### INFORMATION PROVIDED
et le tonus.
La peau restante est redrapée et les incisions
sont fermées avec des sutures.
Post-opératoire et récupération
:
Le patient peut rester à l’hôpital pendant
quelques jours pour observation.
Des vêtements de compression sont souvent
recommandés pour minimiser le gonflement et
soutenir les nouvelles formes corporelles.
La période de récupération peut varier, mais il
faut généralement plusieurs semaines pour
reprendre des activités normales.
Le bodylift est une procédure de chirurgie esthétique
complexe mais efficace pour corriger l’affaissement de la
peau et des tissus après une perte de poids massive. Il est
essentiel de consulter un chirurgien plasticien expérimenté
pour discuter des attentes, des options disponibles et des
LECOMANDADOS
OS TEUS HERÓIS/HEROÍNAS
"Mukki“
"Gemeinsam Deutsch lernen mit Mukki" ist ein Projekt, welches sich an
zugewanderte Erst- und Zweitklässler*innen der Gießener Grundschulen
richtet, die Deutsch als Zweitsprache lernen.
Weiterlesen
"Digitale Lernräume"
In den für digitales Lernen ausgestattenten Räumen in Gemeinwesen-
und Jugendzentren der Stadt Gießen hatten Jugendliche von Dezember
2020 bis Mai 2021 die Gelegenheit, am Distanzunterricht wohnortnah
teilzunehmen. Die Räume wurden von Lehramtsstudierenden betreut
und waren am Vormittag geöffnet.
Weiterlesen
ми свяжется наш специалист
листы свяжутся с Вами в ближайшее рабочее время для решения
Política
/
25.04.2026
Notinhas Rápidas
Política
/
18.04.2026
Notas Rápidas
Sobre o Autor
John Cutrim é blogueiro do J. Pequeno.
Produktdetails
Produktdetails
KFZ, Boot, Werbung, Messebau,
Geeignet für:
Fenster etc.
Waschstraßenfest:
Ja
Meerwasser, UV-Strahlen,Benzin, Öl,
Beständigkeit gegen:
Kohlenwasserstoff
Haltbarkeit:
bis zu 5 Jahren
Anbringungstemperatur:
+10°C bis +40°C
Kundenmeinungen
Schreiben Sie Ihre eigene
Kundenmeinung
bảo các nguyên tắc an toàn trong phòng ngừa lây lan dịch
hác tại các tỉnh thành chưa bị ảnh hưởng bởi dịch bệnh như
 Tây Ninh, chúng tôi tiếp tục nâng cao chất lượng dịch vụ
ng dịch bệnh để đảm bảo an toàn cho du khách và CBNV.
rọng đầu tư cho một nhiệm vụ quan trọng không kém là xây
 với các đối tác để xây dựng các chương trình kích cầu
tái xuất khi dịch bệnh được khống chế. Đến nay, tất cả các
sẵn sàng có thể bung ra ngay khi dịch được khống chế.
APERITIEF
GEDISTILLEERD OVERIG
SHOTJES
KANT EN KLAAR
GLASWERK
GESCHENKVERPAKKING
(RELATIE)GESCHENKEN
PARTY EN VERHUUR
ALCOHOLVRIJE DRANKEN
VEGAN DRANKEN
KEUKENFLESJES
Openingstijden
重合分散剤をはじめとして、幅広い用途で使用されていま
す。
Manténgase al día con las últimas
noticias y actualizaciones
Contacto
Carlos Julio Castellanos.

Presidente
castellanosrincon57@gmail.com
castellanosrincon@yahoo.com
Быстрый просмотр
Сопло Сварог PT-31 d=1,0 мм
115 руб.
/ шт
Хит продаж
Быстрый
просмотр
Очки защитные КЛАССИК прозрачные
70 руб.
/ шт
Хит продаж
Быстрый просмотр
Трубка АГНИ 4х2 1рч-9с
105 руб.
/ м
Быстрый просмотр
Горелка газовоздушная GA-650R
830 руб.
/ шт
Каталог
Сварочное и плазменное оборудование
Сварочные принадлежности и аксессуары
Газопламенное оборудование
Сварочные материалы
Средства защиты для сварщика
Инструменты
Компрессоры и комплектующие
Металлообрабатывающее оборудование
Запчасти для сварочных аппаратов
######
» **BRIEF**: Select every line of the entries above that contains the word "pour".

» **RESPONSE BELOW**:
quelques jours pour observation.
recommandés pour minimiser le gonflement et
faut généralement plusieurs semaines pour
complexe mais efficace pour corriger l’affaissement de la
pour discuter des attentes, des options disponibles et des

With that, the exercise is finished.